» WORK TASK: Update the rows below by changing "logbook" to "log sheet" and leaving everything else as it is. Omit the picture lines from your answer.

START TASK MATERIAL

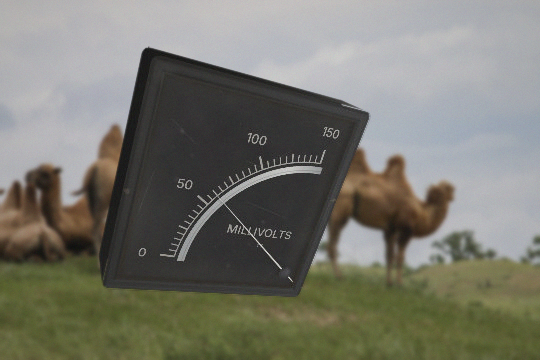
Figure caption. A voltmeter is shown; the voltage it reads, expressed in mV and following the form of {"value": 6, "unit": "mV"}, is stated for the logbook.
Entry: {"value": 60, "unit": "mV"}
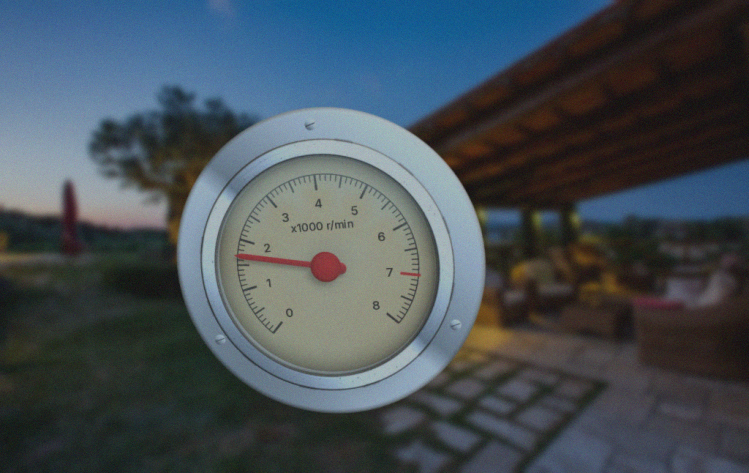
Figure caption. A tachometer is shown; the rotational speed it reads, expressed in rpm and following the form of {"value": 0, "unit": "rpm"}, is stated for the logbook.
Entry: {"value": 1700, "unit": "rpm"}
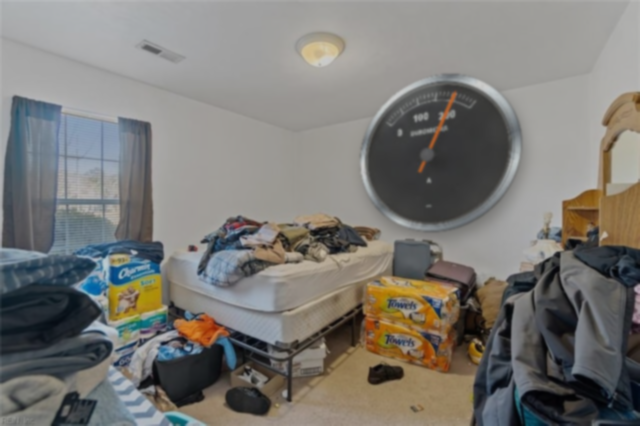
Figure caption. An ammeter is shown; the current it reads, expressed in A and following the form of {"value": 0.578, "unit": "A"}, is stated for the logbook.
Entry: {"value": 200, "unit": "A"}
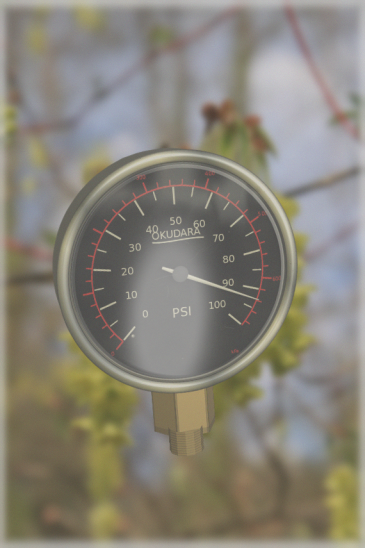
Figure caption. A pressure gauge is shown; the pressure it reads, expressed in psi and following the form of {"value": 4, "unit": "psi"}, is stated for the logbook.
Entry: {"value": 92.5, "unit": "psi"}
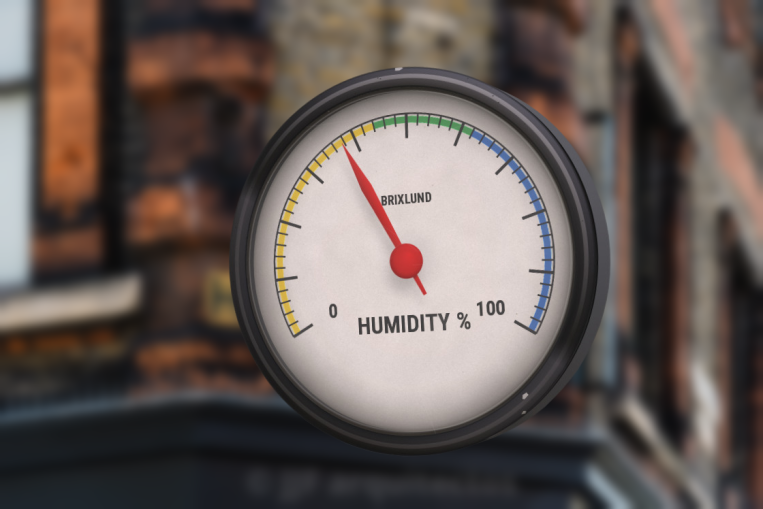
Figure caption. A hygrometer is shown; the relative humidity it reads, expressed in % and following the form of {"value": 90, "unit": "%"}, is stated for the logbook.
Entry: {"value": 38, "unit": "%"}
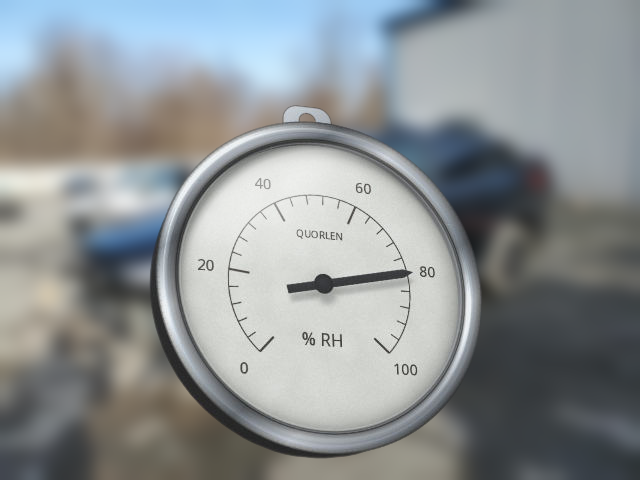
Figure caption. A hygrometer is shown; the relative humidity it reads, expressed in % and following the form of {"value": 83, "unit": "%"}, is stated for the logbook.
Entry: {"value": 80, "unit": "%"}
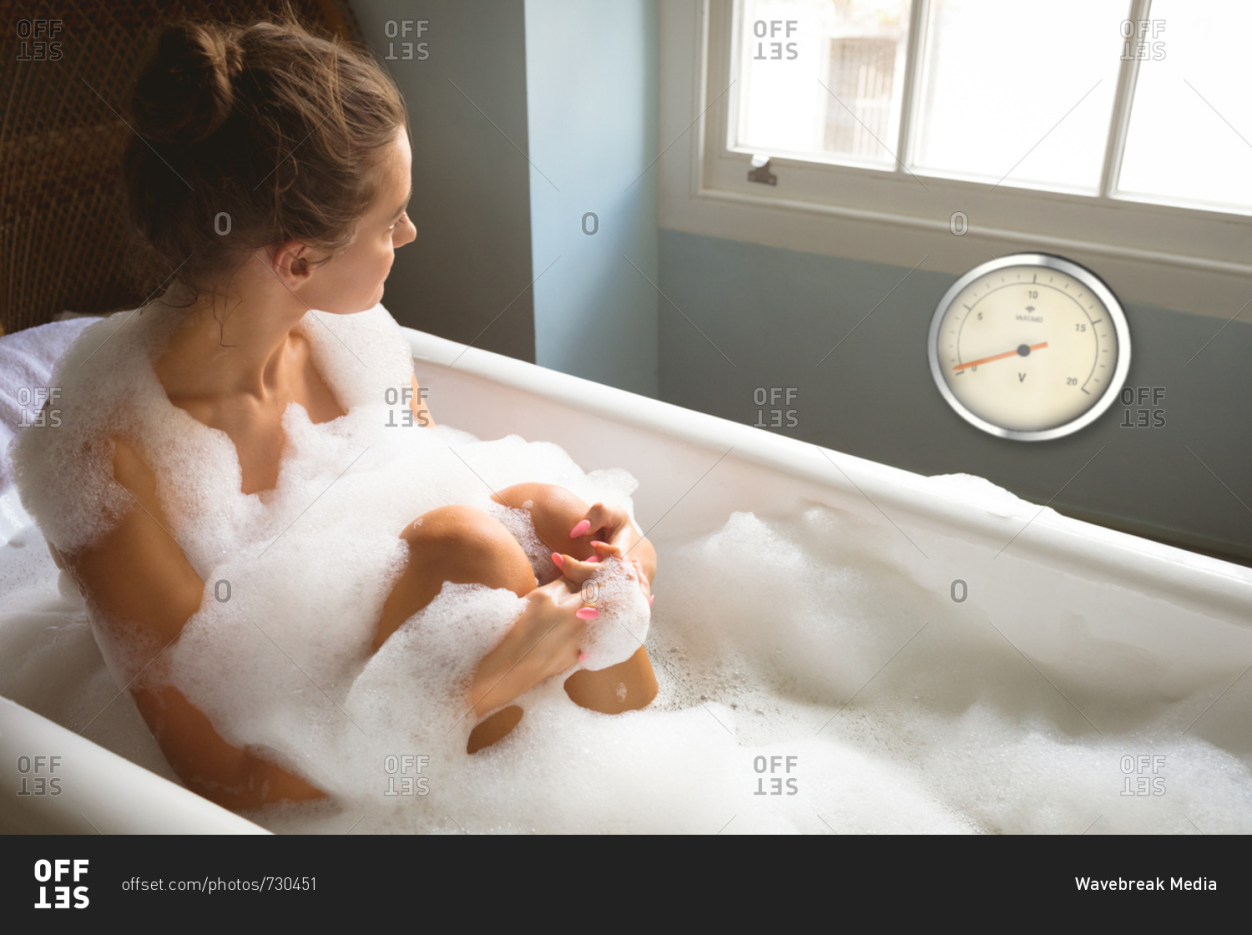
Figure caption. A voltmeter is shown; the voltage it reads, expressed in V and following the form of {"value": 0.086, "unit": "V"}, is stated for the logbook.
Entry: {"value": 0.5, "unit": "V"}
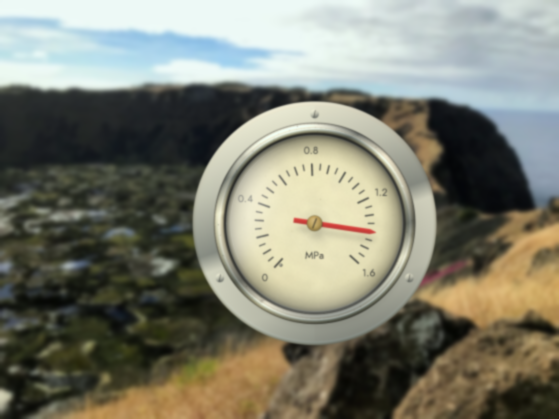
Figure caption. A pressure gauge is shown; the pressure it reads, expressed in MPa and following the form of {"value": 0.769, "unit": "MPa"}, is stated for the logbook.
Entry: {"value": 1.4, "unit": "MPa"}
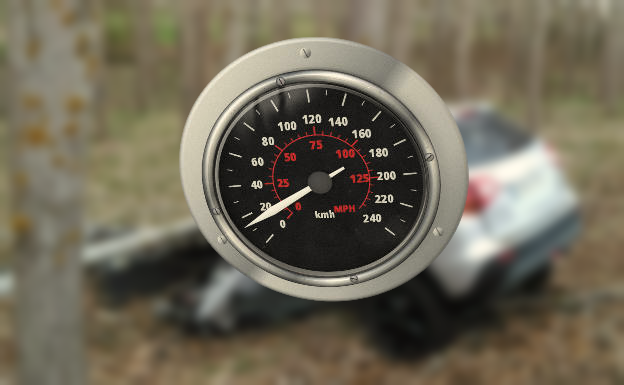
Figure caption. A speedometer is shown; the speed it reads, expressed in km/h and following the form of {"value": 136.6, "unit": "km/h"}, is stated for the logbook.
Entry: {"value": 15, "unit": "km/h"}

END TASK MATERIAL

» ANSWER SPACE:
Figure caption. A voltmeter is shown; the voltage it reads, expressed in mV and following the form of {"value": 6, "unit": "mV"}, is stated for the log sheet.
Entry: {"value": 60, "unit": "mV"}
Figure caption. A tachometer is shown; the rotational speed it reads, expressed in rpm and following the form of {"value": 0, "unit": "rpm"}, is stated for the log sheet.
Entry: {"value": 1700, "unit": "rpm"}
Figure caption. An ammeter is shown; the current it reads, expressed in A and following the form of {"value": 0.578, "unit": "A"}, is stated for the log sheet.
Entry: {"value": 200, "unit": "A"}
Figure caption. A pressure gauge is shown; the pressure it reads, expressed in psi and following the form of {"value": 4, "unit": "psi"}, is stated for the log sheet.
Entry: {"value": 92.5, "unit": "psi"}
Figure caption. A hygrometer is shown; the relative humidity it reads, expressed in % and following the form of {"value": 90, "unit": "%"}, is stated for the log sheet.
Entry: {"value": 38, "unit": "%"}
Figure caption. A hygrometer is shown; the relative humidity it reads, expressed in % and following the form of {"value": 83, "unit": "%"}, is stated for the log sheet.
Entry: {"value": 80, "unit": "%"}
Figure caption. A voltmeter is shown; the voltage it reads, expressed in V and following the form of {"value": 0.086, "unit": "V"}, is stated for the log sheet.
Entry: {"value": 0.5, "unit": "V"}
Figure caption. A pressure gauge is shown; the pressure it reads, expressed in MPa and following the form of {"value": 0.769, "unit": "MPa"}, is stated for the log sheet.
Entry: {"value": 1.4, "unit": "MPa"}
Figure caption. A speedometer is shown; the speed it reads, expressed in km/h and following the form of {"value": 136.6, "unit": "km/h"}, is stated for the log sheet.
Entry: {"value": 15, "unit": "km/h"}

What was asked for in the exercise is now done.